Ruim 10 procent van de Nederlandse vraag naar duurzame elektriciteit kan uit water komen. Sommige technieken zijn direct inzetbaar, terwijl anderen opschaling via proefprojecten nodig hebben om de verdere ontwikkeling te stimuleren. Dat blijkt uit het recent verschenen rapport ‘Perspectieven elektriciteit uit water’ van Witteveen+Bos en CE-Delft in opdracht van STOWA, Rijkswaterstaat en het ministerie van IenW.

Volgens het Klimaatakkoord moet in 2030 80 procent van de elektriciteit worden opgewekt uit duurzame bronnen. In 2050 moet dat vrijwel 100 procent zijn. Wind en zon zijn momenteel de enige bronnen om deze ambitie te behalen. Van de totale elektriciteitsproductie in Nederland wordt overigens nog maar 15 procent duurzaam gewonnen, zo becijferde het Centraal Bureau voor de Statistiek (CBS) in maart van dit jaar.

Ook uit water is duurzame energie te halen. Daarom brachten de adviesbureaus de potentie van duurzame energie uit water voor de toekomstige energievoorziening in kaart. Het rapport is volgens de betrokken partijen een gedegen vertrekpunt voor de routekaart Elektrische energie uit water die minister Wiebes op verzoek van de Tweede Kamer heeft toegezegd.

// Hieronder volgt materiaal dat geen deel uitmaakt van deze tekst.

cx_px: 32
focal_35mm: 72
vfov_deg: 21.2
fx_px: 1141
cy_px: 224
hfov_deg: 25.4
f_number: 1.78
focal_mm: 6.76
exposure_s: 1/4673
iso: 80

Marktrijpe en betaalbare technieken
Marktrijpe en betaalbare technieken die direct inzetbaar zijn, kunnen voor 2030 circa 2 procent bijdragen aan de landelijke elektriciteitsvraag. Hierbij gaat het om zonnepanelen op meren, waterkracht bij stuwen bij grote rivieren, waterkracht bij stuwen bij beken en waterlopen en slim malen. De adviesbureaus plaatsen kanttekeningen bij de toepassing van waterkracht. Het is schadelijk voor vissen. Zo is het schadepercentage voor aal 20 tot 30 procent en meer dan tien procent voor overige vissoorten bij bestaande centrales in Linne, Lith en Maurik.

Opschaling via proefprojecten
Daarnaast brengt het rapport een aantal technieken in kaart die opschaling via proefprojecten nodig hebben om de verdere ontwikkeling te stimuleren. Samen zouden zij voor 9 procent kunnen bijdragen aan de landelijke elektriciteitsvraag. Hierbij gaat het om energie uit zoet-zout verschillen, getijdenenergie met verval bij waterkeringen, getijdenenergie met stroming, golfenergie, zonnepanelen op zee en conversie naar groene waterstof.

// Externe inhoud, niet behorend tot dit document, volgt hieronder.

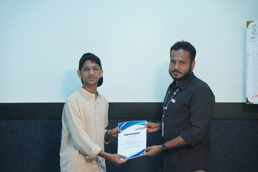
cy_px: 87
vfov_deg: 15.9
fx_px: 616
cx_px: 128
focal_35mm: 86
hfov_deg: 23.6
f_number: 3.5
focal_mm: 85
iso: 2000
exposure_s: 1/160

Getijdenenergie en valmeer
De grootste potentie zien de adviesbureaus in getijdenenergie met Dynamic Tydal Power (DTP) en pompopslag met behulp van een valmeer: 55 procent van de landelijke elektriciteitsvraag. DTP is een techniek waarbij een kilometerslange strekdam in de vorm van een T in de zee wordt gebouwd, om de getijdengolf te beïnvloeden en zo een verval over deze dam te creëren. Door circa 10 procent openingen te maken voor turbines in de dam is elektriciteitsopwekking mogelijk.

Pompopslag met een valmeer is gebaseerd op meest toegepaste vorm van elektriciteitsopslag: pompcentrales met reservoirs in de bergen. Omdat er in Nederland geen bergen zijn zou een kunstmatig reservoir nodig zijn. Bijvoorbeeld in de Noordzee binnen een groot windpark.

Deze twee projecten zouden de grootste bijdrage kunnen leveren aan energie-opwek en opslag, maar vergen volgens de adviesbureaus door de omvang, complexiteit en ontbrekende financieel haalbare businesscase een sterke regierol van de (Rijksoverheid).